Top of Text shown

Myki is intended to be Victoria’s all-singing all-dancing smartcard-based public transport ticketing system.  This is a project which has two distinctly ‘interesting’ features.  Firstly, for the outlay of something like $AU 1B, we are going to replicate an existing system.  Secondly, it must be the only project suffering function creep – in reverse!  Every time it gets too big, they chop pieces off it.  It was due to be completed in 2007.
I'd like to start by correcting a couple of things I had wrong in my previous article on this topic.  Firstly, although everything I could find on the web indicated that Myki was based on the Mifare Classic smartcard, the security of which was well and truly destroyed with recent research, an apparent insider responded to my article saying that indeed the project was based on the Mifare DESfire card – one with a little more security.  Hopefully.  But other than that solitary feedback, I can still find no reference to the fact.  Silly me, I'd have thought the team in charge of the project would have been keen to correct such innacuracies.

Secondly, I clearly said it was dead; that they were (as I said) just waiting for the medical examiner to 'pronounce.'  Well, it's amazing how an injection of $216M worth of adrenalin straight to the heart can make a corpse sit bolt upright on the coroner's slab!

Bottom of Text shown

_Task list_
(1) Rewrite the paragraph of the Myki text that begins "Myki is intended to be" in two or three shorter sentences, keeping its main facts.
(2) According to the Myki text, which smartcard did an apparent insider say the project was based on?
(3) Write the next paragraph of the Myki text, picking up after its final sentence.

Top of Raw data

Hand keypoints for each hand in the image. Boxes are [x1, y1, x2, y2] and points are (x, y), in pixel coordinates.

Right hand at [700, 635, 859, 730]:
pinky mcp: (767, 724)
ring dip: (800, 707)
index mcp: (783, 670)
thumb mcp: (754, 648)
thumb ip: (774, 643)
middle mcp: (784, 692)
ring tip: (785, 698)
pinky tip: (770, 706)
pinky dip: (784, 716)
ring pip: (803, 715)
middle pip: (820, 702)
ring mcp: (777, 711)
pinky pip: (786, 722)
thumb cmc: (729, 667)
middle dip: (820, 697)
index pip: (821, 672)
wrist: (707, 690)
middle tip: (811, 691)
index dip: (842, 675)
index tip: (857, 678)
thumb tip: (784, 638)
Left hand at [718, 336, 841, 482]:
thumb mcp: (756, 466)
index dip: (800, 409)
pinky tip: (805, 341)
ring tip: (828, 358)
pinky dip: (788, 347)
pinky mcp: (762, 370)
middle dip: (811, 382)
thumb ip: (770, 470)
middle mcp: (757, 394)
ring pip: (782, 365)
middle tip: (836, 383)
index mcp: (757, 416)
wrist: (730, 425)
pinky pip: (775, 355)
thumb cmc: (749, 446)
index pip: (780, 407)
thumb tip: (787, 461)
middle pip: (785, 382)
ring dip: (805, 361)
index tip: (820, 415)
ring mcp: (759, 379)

Bottom of Raw data
Top of Raw data

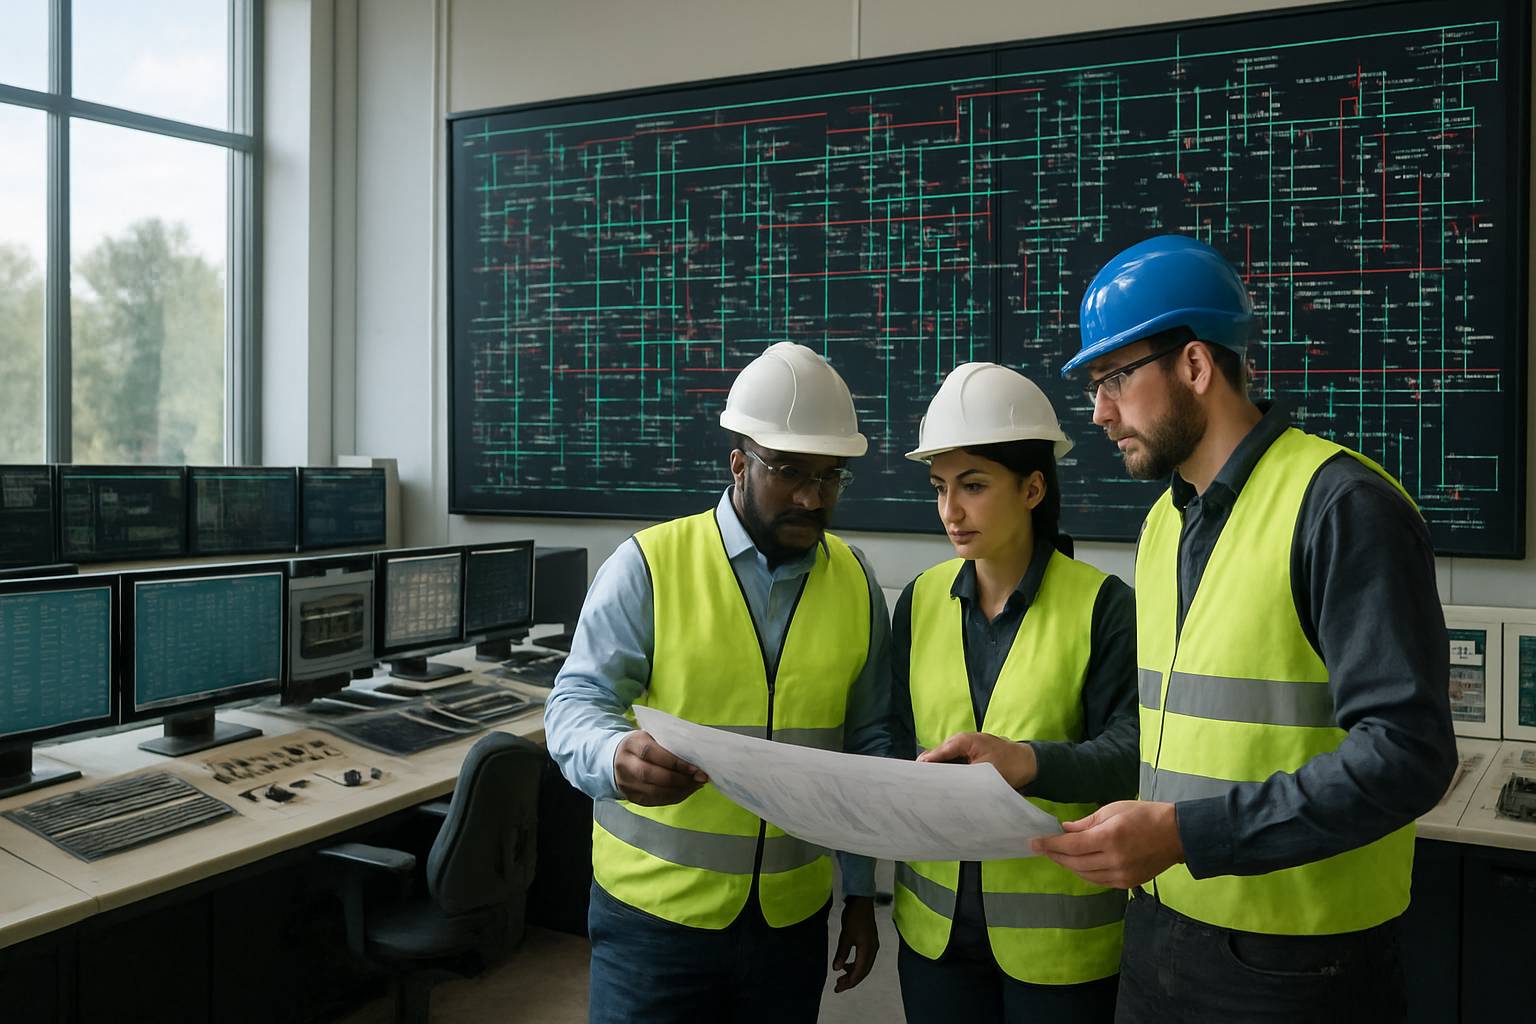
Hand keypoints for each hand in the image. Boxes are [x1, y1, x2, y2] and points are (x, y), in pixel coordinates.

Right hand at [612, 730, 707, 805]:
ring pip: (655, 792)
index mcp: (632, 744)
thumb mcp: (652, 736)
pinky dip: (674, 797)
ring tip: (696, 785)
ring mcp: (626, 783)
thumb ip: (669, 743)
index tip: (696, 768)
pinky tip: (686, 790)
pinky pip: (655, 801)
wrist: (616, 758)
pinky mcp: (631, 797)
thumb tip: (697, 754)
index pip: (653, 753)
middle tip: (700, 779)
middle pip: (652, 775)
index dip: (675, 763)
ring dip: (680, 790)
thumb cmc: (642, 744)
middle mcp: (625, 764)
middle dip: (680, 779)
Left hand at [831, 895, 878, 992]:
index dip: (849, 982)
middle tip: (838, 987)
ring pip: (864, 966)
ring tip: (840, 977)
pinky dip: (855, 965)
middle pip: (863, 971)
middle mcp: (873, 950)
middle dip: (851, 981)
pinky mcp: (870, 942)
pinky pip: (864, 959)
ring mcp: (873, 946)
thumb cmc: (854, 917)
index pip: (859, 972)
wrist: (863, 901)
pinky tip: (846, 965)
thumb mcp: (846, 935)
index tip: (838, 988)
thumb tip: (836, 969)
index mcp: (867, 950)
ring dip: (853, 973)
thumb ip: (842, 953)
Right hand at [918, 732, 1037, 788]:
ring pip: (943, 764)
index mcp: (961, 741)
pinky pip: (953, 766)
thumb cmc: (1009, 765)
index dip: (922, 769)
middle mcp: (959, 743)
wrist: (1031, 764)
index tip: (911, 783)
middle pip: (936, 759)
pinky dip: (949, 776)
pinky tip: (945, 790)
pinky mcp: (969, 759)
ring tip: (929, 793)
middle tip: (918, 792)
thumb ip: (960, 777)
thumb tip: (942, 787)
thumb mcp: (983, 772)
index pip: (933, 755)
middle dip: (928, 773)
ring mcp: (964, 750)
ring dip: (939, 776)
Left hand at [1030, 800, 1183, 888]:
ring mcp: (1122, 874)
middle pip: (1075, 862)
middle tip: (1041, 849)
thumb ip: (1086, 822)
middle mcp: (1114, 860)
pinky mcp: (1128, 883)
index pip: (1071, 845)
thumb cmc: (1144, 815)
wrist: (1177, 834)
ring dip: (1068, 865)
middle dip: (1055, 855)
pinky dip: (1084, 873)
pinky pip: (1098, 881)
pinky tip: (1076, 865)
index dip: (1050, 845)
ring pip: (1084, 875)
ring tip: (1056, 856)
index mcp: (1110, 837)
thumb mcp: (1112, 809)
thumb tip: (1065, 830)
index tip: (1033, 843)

Bottom of Raw data

_Answers by item number_
(1) Myki is meant to be Victoria's full smartcard-based public transport ticketing system, costing around $AU 1B to replicate an existing system. Its scope keeps shrinking instead of growing, as pieces are cut off whenever it gets too big. It was due to be completed in 2007.

(2) The Mifare DESfire card.

(3)
So, in the light of today's announcement, where are we now?    A project that should already have been completed, handed over to the people and ingrained in the travelling public's psyche has just received a 5-year extension.  “That's taking a cautious approach and I believe its an appropriate approach,” said Ms Kosky.  Well gosh, I'm glad she wasn't cavalier about it and extended the project for another ten years!

Just about every commentator pointed to the fact that 2010, the new intended delivery year was (oddly enough) a Victorian state government election year.  And strangely-enough the funding for the old Metcard system was extended to 2012 to make sure that the old system was still running sweetly during the election (and the new one didn't cause any election 'ripples!').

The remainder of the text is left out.